I'd have more use for reform if I'd seen a reform seriously proposed which seemed as if it would do any good. Trudeau has this idea of putting a layer of deniability between the prime minister and the senate appointments, but I don't see that as much of an improvement; the PM would, instead of picking the senators, tell the people he picked which senators to pick, and then be able to swear that the patronage appointment was no such thing. Electing the senate is kind of a barrel of worms to open. What then?
. . . Uh, Dana, so you're saying my argument that making the Senate elected would create huge and unpredictable changes is the same for the House of Commons? Really, when it's me saying something you just seem to jettison the idea of engaging reasonably or even parsing what I say.
"If a particular institutional arrangement is supposed to do a particular thing, but over the course of sixty years (and probably longer than that) it never ever does, I think we can conclude that the institution is flawed. One can blame each and every individual responsible for running it in that time, but with that track record either the individuals are not to blame, or they are but the particular failing involved is near ubiquitous. Either way, calling for just doing it right next time is in effect calling for a new human nature instead of a different institutional structure--unlikely to succeed."
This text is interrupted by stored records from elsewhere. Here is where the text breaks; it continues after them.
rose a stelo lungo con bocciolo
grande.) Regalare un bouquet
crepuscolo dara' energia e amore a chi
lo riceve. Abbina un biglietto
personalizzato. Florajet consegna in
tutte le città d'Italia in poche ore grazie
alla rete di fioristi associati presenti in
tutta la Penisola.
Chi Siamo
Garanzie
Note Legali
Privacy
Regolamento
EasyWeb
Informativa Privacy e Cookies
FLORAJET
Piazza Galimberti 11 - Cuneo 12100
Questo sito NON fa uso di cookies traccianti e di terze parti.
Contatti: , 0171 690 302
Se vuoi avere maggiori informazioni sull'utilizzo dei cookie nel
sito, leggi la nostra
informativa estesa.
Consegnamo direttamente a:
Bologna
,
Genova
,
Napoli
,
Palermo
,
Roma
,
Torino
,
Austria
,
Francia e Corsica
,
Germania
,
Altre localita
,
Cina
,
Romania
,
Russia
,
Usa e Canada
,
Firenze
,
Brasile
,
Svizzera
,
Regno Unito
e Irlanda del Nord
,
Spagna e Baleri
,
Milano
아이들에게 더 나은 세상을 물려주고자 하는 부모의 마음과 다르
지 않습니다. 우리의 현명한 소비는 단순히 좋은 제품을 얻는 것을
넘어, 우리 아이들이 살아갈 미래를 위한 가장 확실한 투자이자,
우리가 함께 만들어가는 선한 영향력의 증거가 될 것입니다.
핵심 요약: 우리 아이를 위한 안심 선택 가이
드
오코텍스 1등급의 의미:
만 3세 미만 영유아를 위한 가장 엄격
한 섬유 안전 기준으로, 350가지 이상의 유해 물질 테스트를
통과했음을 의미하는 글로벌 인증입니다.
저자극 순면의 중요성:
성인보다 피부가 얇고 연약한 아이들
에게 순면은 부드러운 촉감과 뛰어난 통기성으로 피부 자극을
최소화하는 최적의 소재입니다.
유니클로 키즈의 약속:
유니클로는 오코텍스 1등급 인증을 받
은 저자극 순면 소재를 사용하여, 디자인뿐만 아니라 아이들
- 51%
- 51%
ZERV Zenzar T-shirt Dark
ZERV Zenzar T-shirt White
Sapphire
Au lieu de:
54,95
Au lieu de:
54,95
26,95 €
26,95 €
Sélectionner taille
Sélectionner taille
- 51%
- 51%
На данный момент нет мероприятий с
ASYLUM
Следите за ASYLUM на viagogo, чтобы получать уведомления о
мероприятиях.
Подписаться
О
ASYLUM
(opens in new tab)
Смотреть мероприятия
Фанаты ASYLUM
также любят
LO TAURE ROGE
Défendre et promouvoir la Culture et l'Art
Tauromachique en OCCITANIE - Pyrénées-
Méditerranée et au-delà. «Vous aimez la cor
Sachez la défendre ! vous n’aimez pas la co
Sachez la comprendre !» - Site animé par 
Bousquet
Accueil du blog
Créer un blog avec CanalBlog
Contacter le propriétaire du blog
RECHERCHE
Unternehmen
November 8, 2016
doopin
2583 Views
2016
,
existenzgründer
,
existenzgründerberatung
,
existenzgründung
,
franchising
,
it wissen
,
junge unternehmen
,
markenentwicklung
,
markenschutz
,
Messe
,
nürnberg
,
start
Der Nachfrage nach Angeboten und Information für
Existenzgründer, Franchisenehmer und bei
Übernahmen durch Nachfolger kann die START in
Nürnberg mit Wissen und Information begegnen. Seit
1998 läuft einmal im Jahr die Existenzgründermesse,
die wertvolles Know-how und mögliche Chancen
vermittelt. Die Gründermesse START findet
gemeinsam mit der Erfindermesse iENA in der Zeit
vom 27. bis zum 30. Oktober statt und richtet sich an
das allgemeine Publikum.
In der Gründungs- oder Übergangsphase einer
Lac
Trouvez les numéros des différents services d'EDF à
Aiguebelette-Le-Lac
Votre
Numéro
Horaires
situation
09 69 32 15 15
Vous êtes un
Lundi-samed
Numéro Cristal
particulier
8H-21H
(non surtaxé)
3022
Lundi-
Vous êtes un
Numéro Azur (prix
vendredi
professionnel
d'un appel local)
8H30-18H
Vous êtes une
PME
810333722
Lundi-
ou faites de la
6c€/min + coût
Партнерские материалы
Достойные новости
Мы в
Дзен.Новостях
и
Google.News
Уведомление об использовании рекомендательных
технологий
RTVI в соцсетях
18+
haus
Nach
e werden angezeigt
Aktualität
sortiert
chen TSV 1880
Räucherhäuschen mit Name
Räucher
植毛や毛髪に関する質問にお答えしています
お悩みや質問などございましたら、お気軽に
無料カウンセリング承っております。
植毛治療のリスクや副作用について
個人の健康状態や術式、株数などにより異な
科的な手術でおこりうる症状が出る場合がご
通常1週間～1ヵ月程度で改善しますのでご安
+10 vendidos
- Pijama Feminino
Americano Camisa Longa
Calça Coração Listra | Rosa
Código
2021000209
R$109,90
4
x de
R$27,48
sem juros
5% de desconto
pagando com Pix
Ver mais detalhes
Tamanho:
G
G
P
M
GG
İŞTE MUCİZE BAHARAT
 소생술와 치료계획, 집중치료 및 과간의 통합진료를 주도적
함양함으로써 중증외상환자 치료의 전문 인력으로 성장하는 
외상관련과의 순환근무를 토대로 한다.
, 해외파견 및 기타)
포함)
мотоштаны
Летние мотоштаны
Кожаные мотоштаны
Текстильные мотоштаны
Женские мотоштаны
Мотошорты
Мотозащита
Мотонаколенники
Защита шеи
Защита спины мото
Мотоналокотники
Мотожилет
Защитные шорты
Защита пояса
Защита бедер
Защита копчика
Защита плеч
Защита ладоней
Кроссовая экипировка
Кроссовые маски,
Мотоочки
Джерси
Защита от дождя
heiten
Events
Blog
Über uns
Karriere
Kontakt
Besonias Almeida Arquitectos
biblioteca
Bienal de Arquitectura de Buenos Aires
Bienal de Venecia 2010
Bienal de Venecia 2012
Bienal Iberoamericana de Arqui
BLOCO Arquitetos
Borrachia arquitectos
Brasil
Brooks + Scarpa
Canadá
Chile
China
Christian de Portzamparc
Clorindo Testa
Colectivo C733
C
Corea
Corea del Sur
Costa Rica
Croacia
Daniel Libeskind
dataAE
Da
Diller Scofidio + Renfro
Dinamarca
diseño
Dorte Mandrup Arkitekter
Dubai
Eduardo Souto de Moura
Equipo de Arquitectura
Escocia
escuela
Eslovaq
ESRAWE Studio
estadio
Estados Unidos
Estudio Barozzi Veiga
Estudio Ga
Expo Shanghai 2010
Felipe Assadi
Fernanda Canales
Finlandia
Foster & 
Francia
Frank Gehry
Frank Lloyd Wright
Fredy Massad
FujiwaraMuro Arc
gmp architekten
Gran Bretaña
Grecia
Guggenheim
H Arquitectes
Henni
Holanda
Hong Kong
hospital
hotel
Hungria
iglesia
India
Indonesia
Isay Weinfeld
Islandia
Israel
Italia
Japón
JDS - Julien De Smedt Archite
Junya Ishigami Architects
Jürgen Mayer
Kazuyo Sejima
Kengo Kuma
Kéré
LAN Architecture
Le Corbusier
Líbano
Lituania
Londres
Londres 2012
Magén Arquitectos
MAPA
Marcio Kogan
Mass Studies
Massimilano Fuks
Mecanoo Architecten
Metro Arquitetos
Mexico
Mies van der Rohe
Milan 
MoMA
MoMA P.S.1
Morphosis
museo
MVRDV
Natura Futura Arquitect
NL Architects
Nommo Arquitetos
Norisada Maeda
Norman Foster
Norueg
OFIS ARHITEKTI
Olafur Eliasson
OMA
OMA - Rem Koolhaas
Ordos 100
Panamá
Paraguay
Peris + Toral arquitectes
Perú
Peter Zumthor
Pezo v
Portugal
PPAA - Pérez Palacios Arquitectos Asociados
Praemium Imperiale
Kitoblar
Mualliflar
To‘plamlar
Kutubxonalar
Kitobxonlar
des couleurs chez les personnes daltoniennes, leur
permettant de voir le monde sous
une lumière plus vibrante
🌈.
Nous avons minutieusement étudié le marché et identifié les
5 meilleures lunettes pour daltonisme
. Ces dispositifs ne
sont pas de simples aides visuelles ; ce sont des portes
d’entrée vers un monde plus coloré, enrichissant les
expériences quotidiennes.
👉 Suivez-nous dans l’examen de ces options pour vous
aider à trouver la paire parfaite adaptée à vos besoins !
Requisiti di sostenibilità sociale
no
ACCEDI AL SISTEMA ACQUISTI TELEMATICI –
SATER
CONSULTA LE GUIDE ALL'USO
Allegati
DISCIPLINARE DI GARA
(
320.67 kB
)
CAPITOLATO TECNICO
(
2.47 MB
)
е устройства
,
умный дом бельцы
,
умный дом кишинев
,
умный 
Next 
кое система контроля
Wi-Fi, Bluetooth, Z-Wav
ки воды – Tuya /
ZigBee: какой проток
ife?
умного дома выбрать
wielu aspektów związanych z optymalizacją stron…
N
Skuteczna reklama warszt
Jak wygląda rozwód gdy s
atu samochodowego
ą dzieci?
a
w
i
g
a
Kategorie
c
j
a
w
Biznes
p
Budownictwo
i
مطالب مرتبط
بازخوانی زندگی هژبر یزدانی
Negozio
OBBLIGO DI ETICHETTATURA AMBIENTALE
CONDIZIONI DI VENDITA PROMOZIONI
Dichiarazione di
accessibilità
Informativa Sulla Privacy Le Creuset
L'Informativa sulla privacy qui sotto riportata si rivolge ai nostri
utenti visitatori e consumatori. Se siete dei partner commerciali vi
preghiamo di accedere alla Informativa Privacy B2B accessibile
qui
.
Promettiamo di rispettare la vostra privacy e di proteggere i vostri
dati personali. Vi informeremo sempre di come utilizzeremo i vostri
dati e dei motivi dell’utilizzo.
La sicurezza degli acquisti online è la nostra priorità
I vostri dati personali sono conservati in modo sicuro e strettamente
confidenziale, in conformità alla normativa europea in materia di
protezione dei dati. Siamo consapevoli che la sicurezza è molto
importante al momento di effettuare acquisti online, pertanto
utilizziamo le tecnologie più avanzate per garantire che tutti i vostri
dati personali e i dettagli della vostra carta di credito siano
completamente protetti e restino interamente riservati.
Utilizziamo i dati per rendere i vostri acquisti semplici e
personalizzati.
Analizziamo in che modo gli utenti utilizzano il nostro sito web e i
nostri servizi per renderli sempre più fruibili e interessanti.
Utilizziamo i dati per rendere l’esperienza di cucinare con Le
ReplyDeleteSame argument equally valid for House of Commons.
Must I do everything for you?
As the French say, Dana, "Ainsi soit-it."
ReplyDeleteOh good lord. Well, meanwhile, talking to the reasonable person in the house . . . Scotian, I'd like to note that your position is actually quite distinct from Dana's. Your position is that the Senate has actually, up until quite recently, been fairly valuable and done us quite a few largely unsung services, and therefore is worth keeping and improving. Dana's explicit position is that the Senate has been a worthless repository for the corrupt for sixty years, and therefore is worth keeping and improving.
ReplyDeleteOf those two arguments, on the face of it one seems to make more sense than the other.